* _EXERCISE_
In the lines below, change "hier soir" to "samedi soir" and keep everything else the same. Write out the revised lines without the pictures.

(THE DATA)

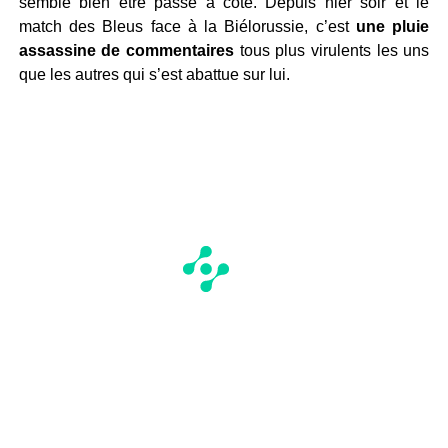
semble bien être passé à côté. Depuis hier soir et le
match des Bleus face à la Biélorussie, c’est
une pluie
assassine de commentaires
tous plus virulents les uns
que les autres qui s’est abattue sur lui.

(End THE DATA)

* _COMPLETED EXERCISE_
semble bien être passé à côté. Depuis samedi soir et le
match des Bleus face à la Biélorussie, c’est
une pluie
assassine de commentaires
tous plus virulents les uns
que les autres qui s’est abattue sur lui.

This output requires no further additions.